Hacker Newsnew | past | comments | ask | show | jobs | submitlogin
Appalachian Balds (wikipedia.org)
112 points by curtis on June 18, 2019 | hide | past | favorite | 31 comments


Random to see this here, but I like it! I grew up in Western NC on the edge of the Great Smoky Mountains National Park, so I'm a big fan.

Max Patch is always a nice day trip, and Black balsam knob is one of my favorite spots period. Fantastic panoramic views, and go in August if you want to take home a bag full of blueberries. The most seasoned hikers will want to follow the Art Loeb trail out to Cold Mountain, and climb the summit. But it's not for the faint of heart! ;)


Or from Max Patch, keep heading generally North following the white paint marks to wind up on Mt Katahdin in Maine :)

One of my favourite memories from the Appalachian Trail was somewhere up in New England; someone was on a day hike and asked "how far does this trail go?", my answer "Georgia" wasn't satisfying to them for some reason...


I started at Amicalola Falls in 2014 (where I briefly worked as an intern back in my college days) and thought I'd follow the white marks and see where they went. It took longer than expected. Jokes aside, I grew up hiking on the AT in Georgia and it was fun to do the whole thing. I had no idea there was an entire article on the balds!

####

> [TO-DO LIST]
[A] Set down, without alteration, the portion of the Appalachian balds discussion between "112 points by" and "in Maine :)", inclusive.
[B] Resume the Appalachian balds discussion from the point at which it stops.
The listing comes from a separate source.

####

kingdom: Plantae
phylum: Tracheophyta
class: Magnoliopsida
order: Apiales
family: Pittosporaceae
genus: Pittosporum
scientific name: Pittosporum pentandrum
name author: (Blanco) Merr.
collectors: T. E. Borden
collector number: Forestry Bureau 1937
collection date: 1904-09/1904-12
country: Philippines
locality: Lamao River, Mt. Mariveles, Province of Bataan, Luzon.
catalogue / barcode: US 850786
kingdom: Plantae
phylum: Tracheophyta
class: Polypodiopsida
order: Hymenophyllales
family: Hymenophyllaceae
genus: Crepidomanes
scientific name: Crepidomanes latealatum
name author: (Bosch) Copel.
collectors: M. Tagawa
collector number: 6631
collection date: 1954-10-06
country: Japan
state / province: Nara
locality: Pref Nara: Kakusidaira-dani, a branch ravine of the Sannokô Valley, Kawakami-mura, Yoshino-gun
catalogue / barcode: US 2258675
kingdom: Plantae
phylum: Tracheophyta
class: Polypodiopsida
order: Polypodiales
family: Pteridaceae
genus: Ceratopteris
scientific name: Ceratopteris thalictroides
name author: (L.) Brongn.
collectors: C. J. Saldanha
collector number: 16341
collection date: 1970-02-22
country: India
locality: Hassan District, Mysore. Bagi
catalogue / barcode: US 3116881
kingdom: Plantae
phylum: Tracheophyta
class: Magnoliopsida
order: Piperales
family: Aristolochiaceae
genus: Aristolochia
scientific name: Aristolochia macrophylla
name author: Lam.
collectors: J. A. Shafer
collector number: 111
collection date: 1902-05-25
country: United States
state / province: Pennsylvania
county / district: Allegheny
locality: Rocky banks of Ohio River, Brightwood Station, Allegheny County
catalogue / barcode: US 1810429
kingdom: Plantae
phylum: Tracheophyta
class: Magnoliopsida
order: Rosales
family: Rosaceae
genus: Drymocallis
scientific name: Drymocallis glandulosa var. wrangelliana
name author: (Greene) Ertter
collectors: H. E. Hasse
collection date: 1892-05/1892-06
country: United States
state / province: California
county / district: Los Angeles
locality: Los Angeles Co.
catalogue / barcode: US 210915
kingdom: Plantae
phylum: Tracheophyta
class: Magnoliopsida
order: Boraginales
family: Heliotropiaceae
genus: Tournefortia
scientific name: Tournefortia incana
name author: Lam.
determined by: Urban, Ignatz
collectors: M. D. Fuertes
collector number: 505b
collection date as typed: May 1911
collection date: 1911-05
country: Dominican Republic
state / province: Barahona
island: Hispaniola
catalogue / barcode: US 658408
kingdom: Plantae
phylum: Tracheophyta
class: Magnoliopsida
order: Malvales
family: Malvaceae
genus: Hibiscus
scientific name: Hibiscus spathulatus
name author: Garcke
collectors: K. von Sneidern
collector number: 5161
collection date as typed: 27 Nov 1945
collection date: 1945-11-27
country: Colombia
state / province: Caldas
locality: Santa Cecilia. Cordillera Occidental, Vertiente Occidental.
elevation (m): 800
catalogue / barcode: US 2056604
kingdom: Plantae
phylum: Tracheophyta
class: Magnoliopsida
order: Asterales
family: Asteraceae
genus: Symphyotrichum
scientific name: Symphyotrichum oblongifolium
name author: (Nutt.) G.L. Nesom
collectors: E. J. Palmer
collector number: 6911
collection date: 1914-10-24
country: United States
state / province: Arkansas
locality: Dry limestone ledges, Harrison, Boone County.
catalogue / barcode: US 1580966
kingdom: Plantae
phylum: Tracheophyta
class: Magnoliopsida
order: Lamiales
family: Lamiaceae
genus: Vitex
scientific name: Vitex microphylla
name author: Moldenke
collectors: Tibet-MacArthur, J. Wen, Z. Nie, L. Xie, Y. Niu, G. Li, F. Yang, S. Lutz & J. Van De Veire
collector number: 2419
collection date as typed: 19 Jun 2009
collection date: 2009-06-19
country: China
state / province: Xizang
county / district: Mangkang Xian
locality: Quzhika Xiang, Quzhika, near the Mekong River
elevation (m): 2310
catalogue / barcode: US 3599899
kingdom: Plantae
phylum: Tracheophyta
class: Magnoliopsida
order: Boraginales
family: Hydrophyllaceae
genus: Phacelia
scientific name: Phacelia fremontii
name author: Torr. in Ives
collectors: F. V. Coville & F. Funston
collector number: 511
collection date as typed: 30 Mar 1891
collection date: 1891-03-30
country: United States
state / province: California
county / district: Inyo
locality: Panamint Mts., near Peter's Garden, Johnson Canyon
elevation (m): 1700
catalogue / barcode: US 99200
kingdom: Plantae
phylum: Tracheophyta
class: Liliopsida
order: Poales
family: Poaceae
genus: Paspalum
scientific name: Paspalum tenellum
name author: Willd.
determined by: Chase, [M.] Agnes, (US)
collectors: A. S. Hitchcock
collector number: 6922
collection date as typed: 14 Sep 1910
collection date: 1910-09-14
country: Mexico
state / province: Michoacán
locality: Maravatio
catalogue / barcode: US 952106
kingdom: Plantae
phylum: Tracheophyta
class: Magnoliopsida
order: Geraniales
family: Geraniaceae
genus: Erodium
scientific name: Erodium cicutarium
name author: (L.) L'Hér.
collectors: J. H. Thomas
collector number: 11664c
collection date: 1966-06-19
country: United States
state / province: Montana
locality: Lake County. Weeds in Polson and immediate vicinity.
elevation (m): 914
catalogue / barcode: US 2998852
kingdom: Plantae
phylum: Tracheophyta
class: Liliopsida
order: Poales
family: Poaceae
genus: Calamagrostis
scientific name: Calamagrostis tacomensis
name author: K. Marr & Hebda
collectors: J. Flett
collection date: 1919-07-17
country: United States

####

> [ANSWERS]
[A]
112 points by curtis on June 18, 2019 | hide | past | favorite | 31 comments


Random to see this here, but I like it! I grew up in Western NC on the edge of the Great Smoky Mountains National Park, so I'm a big fan.

Max Patch is always a nice day trip, and Black balsam knob is one of my favorite spots period. Fantastic panoramic views, and go in August if you want to take home a bag full of blueberries. The most seasoned hikers will want to follow the Art Loeb trail out to Cold Mountain, and climb the summit. But it's not for the faint of heart! ;)


Or from Max Patch, keep heading generally North following the white paint marks to wind up on Mt Katahdin in Maine :)

[B]
I thru hiked in 2002. One of my fellow travelers started in Georgia planning to hike for two weeks, made it all the way to Maine!


Good to see another AT hiker on here!

Quite a trip seeing the names of all those mountains I walked over. This is an interesting factoid I wish I'd known on my hike, I was always curious why there were no alpine zones in the southern Appalachians.


Ha! That's great. I forgot the AT passes through right there.


Wow, the Art Loeb trail from the parkway past Shining Rock to Cold Mountain is one of my favorite hikes of all time. Yet very few folks, even in North Carolina, have hiked it or even know it exists.


The backpacking group at my university used to do the Art Loeb in one day as a feat of strength of sorts. One time a group got lost in a sudden rainstorm and had to be rescued by rangers.

Never did it myself, though I'd still like to, and I have hiked the section from Sam Knob/Black Balsam to Cold Mountain a few times. The Narrows is definitely the best part. The Appalachians aren't as impressive as mountains on the west coast, but being out them is just as satisfying -- I just wish they were closer to the urban areas.

We called the woods (all pines with no underbrush, perfect for camping) around Black Balsam the "enchanted forest", because, well, they were.


Hoka hey! I believe we may have been part of the same backpacking group :) .

As an interesting stat about this area, the bear population in Pisgah has rebounded sharply in the past few years. I have run into bears multiple times on this exact section, and bear cans are now required for camping north of the BRP in the park.


Agree that the Narrows is the best. Most people just stop at Shining Rock so they never get to the real gem. If that's what it takes to keep the trail empty, fine by me!


Absolutely. The main area near the parking lot can get a little hectic sometimes, but once you get away from there you're good to go!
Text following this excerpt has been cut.